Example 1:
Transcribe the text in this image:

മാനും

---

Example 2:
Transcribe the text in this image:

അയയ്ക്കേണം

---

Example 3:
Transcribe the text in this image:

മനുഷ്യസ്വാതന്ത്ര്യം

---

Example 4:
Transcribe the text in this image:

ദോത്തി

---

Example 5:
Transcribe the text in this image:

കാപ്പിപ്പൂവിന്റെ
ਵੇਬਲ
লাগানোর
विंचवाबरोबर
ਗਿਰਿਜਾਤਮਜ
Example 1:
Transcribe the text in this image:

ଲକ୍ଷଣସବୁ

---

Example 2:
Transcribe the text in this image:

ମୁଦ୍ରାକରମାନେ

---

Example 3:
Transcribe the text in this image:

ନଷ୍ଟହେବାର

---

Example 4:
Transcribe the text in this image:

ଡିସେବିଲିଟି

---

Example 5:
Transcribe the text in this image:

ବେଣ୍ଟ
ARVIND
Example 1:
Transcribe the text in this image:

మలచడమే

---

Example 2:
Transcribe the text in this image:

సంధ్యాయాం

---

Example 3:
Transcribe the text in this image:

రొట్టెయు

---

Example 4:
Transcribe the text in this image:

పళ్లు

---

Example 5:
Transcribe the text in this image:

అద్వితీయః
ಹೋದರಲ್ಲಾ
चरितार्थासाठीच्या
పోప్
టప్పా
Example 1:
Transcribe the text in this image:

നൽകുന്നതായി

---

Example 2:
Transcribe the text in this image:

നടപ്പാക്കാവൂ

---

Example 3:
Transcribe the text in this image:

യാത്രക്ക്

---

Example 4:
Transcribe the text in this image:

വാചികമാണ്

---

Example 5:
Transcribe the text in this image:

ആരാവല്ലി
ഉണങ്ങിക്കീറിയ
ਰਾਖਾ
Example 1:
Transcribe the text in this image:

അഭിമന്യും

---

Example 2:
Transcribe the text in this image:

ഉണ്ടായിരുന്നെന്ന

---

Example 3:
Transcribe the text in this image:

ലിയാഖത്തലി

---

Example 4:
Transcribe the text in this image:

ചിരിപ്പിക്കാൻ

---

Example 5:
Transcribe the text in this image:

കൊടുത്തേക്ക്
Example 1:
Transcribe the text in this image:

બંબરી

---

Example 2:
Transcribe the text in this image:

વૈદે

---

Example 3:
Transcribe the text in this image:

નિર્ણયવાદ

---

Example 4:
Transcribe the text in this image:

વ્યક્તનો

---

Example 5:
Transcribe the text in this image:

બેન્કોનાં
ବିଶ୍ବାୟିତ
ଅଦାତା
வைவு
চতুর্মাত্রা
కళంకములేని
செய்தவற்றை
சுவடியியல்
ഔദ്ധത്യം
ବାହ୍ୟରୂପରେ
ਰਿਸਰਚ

┄┄┄┄┄┄┄┄┄┄┄┄┄┄┄┄┄┄┄┄

WHAT IS REQUIRED:
Put every line of text from all the items above into a JSON list of strings, one string per line, with blank lines left out.

IN RESPONSE:
[
  "Example 1:",
  "Transcribe the text in this image:",
  "മാനും",
  "---",
  "Example 2:",
  "Transcribe the text in this image:",
  "അയയ്ക്കേണം",
  "---",
  "Example 3:",
  "Transcribe the text in this image:",
  "മനുഷ്യസ്വാതന്ത്ര്യം",
  "---",
  "Example 4:",
  "Transcribe the text in this image:",
  "ദോത്തി",
  "---",
  "Example 5:",
  "Transcribe the text in this image:",
  "കാപ്പിപ്പൂവിന്റെ",
  "ਵੇਬਲ",
  "লাগানোর",
  "विंचवाबरोबर",
  "ਗਿਰਿਜਾਤਮਜ",
  "Example 1:",
  "Transcribe the text in this image:",
  "ଲକ୍ଷଣସବୁ",
  "---",
  "Example 2:",
  "Transcribe the text in this image:",
  "ମୁଦ୍ରାକରମାନେ",
  "---",
  "Example 3:",
  "Transcribe the text in this image:",
  "ନଷ୍ଟହେବାର",
  "---",
  "Example 4:",
  "Transcribe the text in this image:",
  "ଡିସେବିଲିଟି",
  "---",
  "Example 5:",
  "Transcribe the text in this image:",
  "ବେଣ୍ଟ",
  "ARVIND",
  "Example 1:",
  "Transcribe the text in this image:",
  "మలచడమే",
  "---",
  "Example 2:",
  "Transcribe the text in this image:",
  "సంధ్యాయాం",
  "---",
  "Example 3:",
  "Transcribe the text in this image:",
  "రొట్టెయు",
  "---",
  "Example 4:",
  "Transcribe the text in this image:",
  "పళ్లు",
  "---",
  "Example 5:",
  "Transcribe the text in this image:",
  "అద్వితీయః",
  "ಹೋದರಲ್ಲಾ",
  "चरितार्थासाठीच्या",
  "పోప్",
  "టప్పా",
  "Example 1:",
  "Transcribe the text in this image:",
  "നൽകുന്നതായി",
  "---",
  "Example 2:",
  "Transcribe the text in this image:",
  "നടപ്പാക്കാവൂ",
  "---",
  "Example 3:",
  "Transcribe the text in this image:",
  "യാത്രക്ക്",
  "---",
  "Example 4:",
  "Transcribe the text in this image:",
  "വാചികമാണ്",
  "---",
  "Example 5:",
  "Transcribe the text in this image:",
  "ആരാവല്ലി",
  "ഉണങ്ങിക്കീറിയ",
  "ਰਾਖਾ",
  "Example 1:",
  "Transcribe the text in this image:",
  "അഭിമന്യും",
  "---",
  "Example 2:",
  "Transcribe the text in this image:",
  "ഉണ്ടായിരുന്നെന്ന",
  "---",
  "Example 3:",
  "Transcribe the text in this image:",
  "ലിയാഖത്തലി",
  "---",
  "Example 4:",
  "Transcribe the text in this image:",
  "ചിരിപ്പിക്കാൻ",
  "---",
  "Example 5:",
  "Transcribe the text in this image:",
  "കൊടുത്തേക്ക്",
  "Example 1:",
  "Transcribe the text in this image:",
  "બંબરી",
  "---",
  "Example 2:",
  "Transcribe the text in this image:",
  "વૈદે",
  "---",
  "Example 3:",
  "Transcribe the text in this image:",
  "નિર્ણયવાદ",
  "---",
  "Example 4:",
  "Transcribe the text in this image:",
  "વ્યક્તનો",
  "---",
  "Example 5:",
  "Transcribe the text in this image:",
  "બેન્કોનાં",
  "ବିଶ୍ବାୟିତ",
  "ଅଦାତା",
  "வைவு",
  "চতুর্মাত্রা",
  "కళంకములేని",
  "செய்தவற்றை",
  "சுவடியியல்",
  "ഔദ്ധത്യം",
  "ବାହ୍ୟରୂପରେ",
  "ਰਿਸਰਚ"
]